> [Information given]:
◇ ◇ ◇ ◇

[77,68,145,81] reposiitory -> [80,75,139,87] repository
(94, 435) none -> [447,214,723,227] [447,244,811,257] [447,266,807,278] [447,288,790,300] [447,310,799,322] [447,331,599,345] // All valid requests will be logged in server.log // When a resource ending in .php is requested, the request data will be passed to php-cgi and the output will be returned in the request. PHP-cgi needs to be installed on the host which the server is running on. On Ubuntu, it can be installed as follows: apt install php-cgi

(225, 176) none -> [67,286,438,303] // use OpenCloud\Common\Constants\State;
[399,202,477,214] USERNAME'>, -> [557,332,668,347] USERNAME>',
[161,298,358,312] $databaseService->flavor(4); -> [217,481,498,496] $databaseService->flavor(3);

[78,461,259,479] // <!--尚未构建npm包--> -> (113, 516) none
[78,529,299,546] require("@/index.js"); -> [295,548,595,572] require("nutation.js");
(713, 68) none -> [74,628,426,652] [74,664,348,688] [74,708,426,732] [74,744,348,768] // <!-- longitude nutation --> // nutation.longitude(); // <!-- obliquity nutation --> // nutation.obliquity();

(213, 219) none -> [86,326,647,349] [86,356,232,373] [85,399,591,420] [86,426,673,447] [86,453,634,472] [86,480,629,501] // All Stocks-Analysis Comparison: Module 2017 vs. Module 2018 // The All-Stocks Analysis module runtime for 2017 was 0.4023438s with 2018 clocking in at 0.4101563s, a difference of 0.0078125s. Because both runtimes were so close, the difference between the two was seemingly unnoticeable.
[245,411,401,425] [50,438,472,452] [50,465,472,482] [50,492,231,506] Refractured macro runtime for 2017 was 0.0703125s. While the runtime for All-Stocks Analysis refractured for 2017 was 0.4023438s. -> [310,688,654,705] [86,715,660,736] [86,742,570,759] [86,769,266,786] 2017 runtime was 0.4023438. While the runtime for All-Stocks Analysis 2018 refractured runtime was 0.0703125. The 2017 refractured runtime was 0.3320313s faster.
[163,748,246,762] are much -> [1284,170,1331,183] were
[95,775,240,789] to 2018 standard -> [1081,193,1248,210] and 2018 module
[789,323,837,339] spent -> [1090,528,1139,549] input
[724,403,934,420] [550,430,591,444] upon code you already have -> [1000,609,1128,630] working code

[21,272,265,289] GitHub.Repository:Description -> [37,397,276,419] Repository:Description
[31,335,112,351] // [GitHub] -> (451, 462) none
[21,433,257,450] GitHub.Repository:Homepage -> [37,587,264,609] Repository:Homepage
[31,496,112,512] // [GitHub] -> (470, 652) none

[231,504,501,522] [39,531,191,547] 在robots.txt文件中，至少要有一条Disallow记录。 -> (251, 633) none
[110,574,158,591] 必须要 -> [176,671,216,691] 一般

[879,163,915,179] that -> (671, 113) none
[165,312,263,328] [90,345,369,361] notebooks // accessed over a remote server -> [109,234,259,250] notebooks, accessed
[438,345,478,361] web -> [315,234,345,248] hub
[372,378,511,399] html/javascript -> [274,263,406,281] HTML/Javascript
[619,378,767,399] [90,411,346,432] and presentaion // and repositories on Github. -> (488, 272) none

◇ ◇ ◇ ◇

> [Goal of the exercise]:
Reproduce the material exactly, from the first line to the last.

> [Response to the exercise]:
[77,68,145,81] reposiitory -> [80,75,139,87] repository
(94, 435) none -> [447,214,723,227] [447,244,811,257] [447,266,807,278] [447,288,790,300] [447,310,799,322] [447,331,599,345] // All valid requests will be logged in server.log // When a resource ending in .php is requested, the request data will be passed to php-cgi and the output will be returned in the request. PHP-cgi needs to be installed on the host which the server is running on. On Ubuntu, it can be installed as follows: apt install php-cgi

(225, 176) none -> [67,286,438,303] // use OpenCloud\Common\Constants\State;
[399,202,477,214] USERNAME'>, -> [557,332,668,347] USERNAME>',
[161,298,358,312] $databaseService->flavor(4); -> [217,481,498,496] $databaseService->flavor(3);

[78,461,259,479] // <!--尚未构建npm包--> -> (113, 516) none
[78,529,299,546] require("@/index.js"); -> [295,548,595,572] require("nutation.js");
(713, 68) none -> [74,628,426,652] [74,664,348,688] [74,708,426,732] [74,744,348,768] // <!-- longitude nutation --> // nutation.longitude(); // <!-- obliquity nutation --> // nutation.obliquity();

(213, 219) none -> [86,326,647,349] [86,356,232,373] [85,399,591,420] [86,426,673,447] [86,453,634,472] [86,480,629,501] // All Stocks-Analysis Comparison: Module 2017 vs. Module 2018 // The All-Stocks Analysis module runtime for 2017 was 0.4023438s with 2018 clocking in at 0.4101563s, a difference of 0.0078125s. Because both runtimes were so close, the difference between the two was seemingly unnoticeable.
[245,411,401,425] [50,438,472,452] [50,465,472,482] [50,492,231,506] Refractured macro runtime for 2017 was 0.0703125s. While the runtime for All-Stocks Analysis refractured for 2017 was 0.4023438s. -> [310,688,654,705] [86,715,660,736] [86,742,570,759] [86,769,266,786] 2017 runtime was 0.4023438. While the runtime for All-Stocks Analysis 2018 refractured runtime was 0.0703125. The 2017 refractured runtime was 0.3320313s faster.
[163,748,246,762] are much -> [1284,170,1331,183] were
[95,775,240,789] to 2018 standard -> [1081,193,1248,210] and 2018 module
[789,323,837,339] spent -> [1090,528,1139,549] input
[724,403,934,420] [550,430,591,444] upon code you already have -> [1000,609,1128,630] working code

[21,272,265,289] GitHub.Repository:Description -> [37,397,276,419] Repository:Description
[31,335,112,351] // [GitHub] -> (451, 462) none
[21,433,257,450] GitHub.Repository:Homepage -> [37,587,264,609] Repository:Homepage
[31,496,112,512] // [GitHub] -> (470, 652) none

[231,504,501,522] [39,531,191,547] 在robots.txt文件中，至少要有一条Disallow记录。 -> (251, 633) none
[110,574,158,591] 必须要 -> [176,671,216,691] 一般

[879,163,915,179] that -> (671, 113) none
[165,312,263,328] [90,345,369,361] notebooks // accessed over a remote server -> [109,234,259,250] notebooks, accessed
[438,345,478,361] web -> [315,234,345,248] hub
[372,378,511,399] html/javascript -> [274,263,406,281] HTML/Javascript
[619,378,767,399] [90,411,346,432] and presentaion // and repositories on Github. -> (488, 272) none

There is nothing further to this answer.